SEC Rebuked for Failing to Explain Why It Declined to Regulate a Financial Product
The SEC's loss highlights a bigger problem with legislation that calls for sharing jurisdiction with the CFTC over financial products.
On July 28, 2023, a three-judge panel of the United States Court of Appeals for the District of Columbia granted a petition from a registered futures exchange challenging a 2020 Securities and Exchange Commission ("SEC") order treating SPIKES index futures ("SPIKES") as futures rather than as security futures ("Order"). The court vacated the Order on Administrative Procedure Act grounds, concluding that the SEC did not adequately explain why SPIKES must be regulated as futures, rather than as security futures, to promote competition with VIX futures. VIX futures are listed on the petitioner's exchange. The court provided a three-month grace period for market participants to close out their existing SPIKES before the vacatur takes effect.
A "security future" is defined by the Securities Exchange Act and the Commodity Exchange Act as a "contract of sale for future delivery of a single security or of a narrow-based security index, including any interest therein or based on the value thereof," with certain exceptions. Security futures are regulated jointly by the Commodity Futures Trading Commission ("CFTC") and the SEC. By contrast, futures contracts based on broad-based security indexes are regulated solely by the CFTC. Due in part to the burdensome joint regulatory structure, security futures are no longer traded in the United States.
Having shared jurisdiction over security futures products for nearly 25 years, one would think that the two agencies could agree by now on who does what to whom.

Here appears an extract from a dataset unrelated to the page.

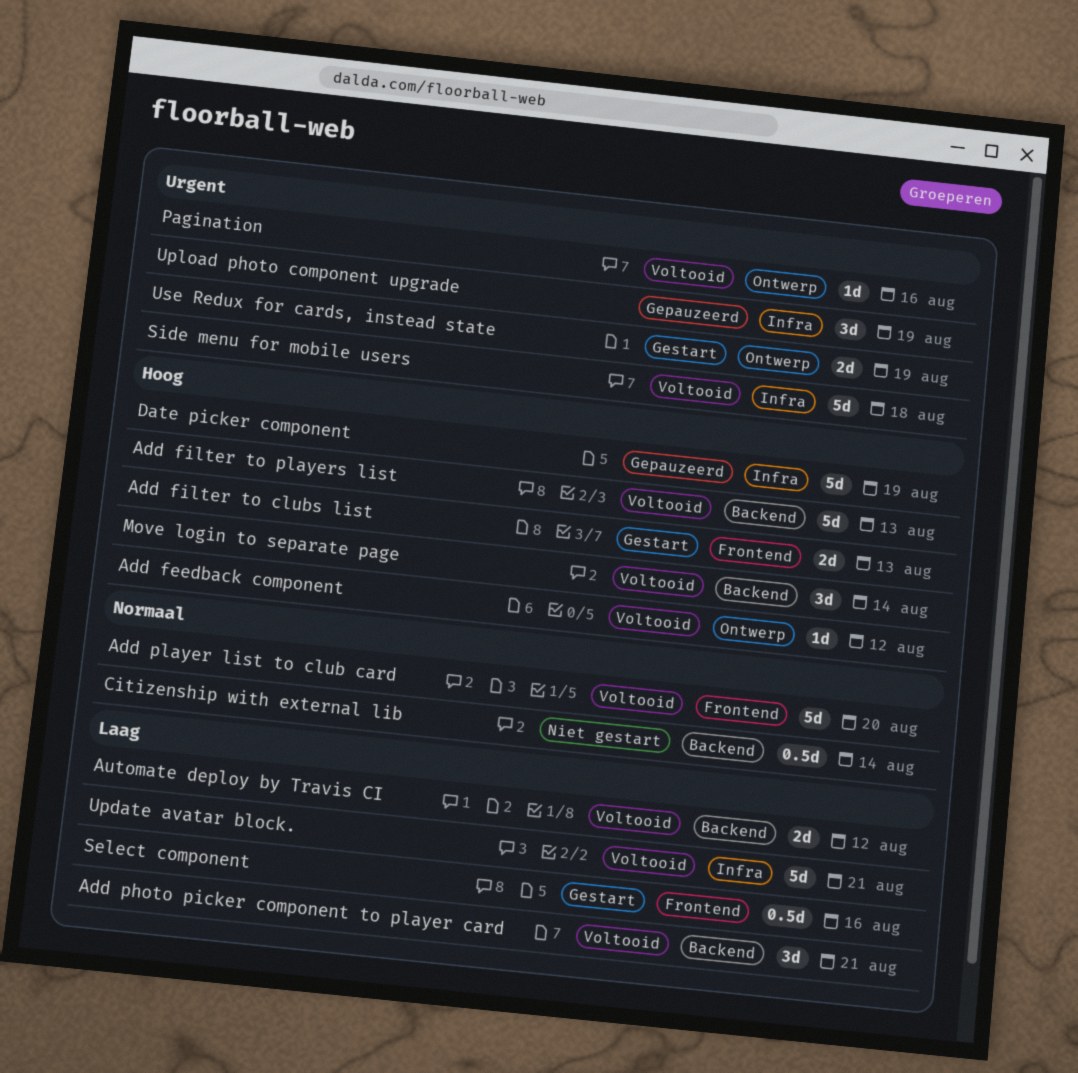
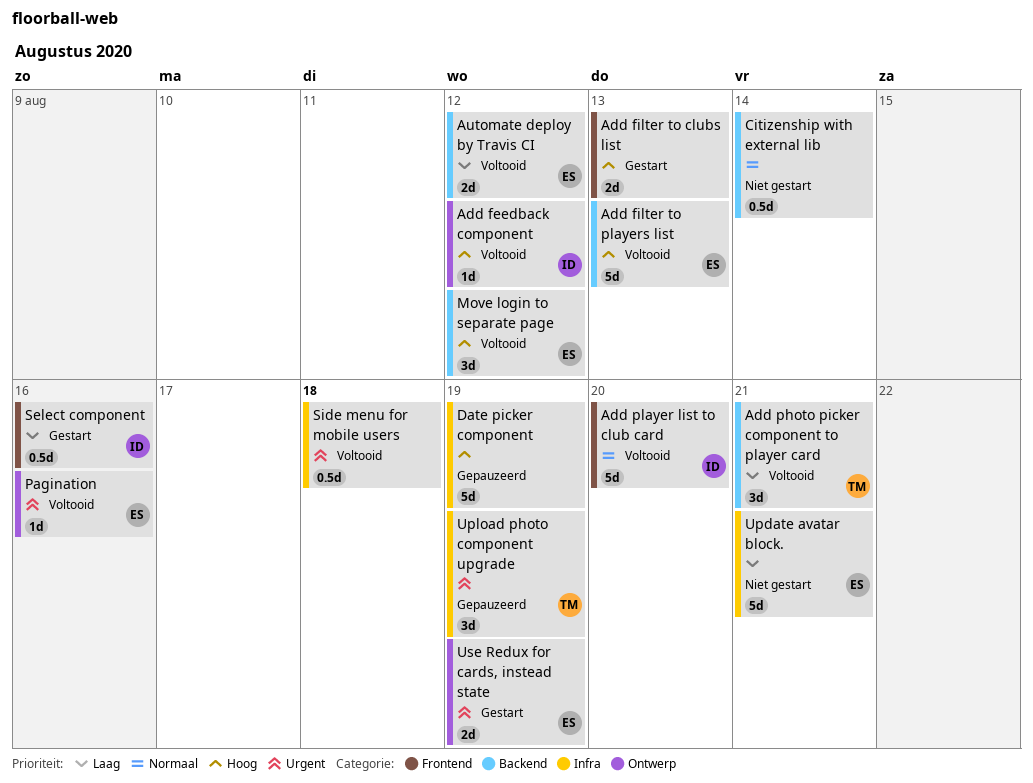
Move login to separate page, due: Aug 14 -> Aug 12
Side menu for mobile users, estimate: 5d -> 0.5d
Update avatar block., status: Voltooid -> Niet gestart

Not so. As this case demonstrates, the SEC could not properly articulate its rationale for declining to regulate a product that it initially viewed as within its ambit alongside the CFTC. It seems that the SEC moved quickly to do so, then thought better of it—although it did not think clearly enough to meet the court's sensible standard. Regulatory uncertainty certainly affected interest in the product.
Nature abhors a vacuum; financial markets abhor uncertainty. Joint SEC and CFTC regulation was plainly a source of uncertainty in this case. More broadly, security futures products are lawful in the United States, yet they do not trade on any market—largely because the jointly administered rules are complex and difficult to apply. Indeed, years after those rules were finalized, the two regulators continue to squabble—as they did here—over what products are in scope.
This is a cautionary tale for the future development of mixed swaps and for Congress in drafting legislation to govern cryptocurrency, stablecoins, and digital assets.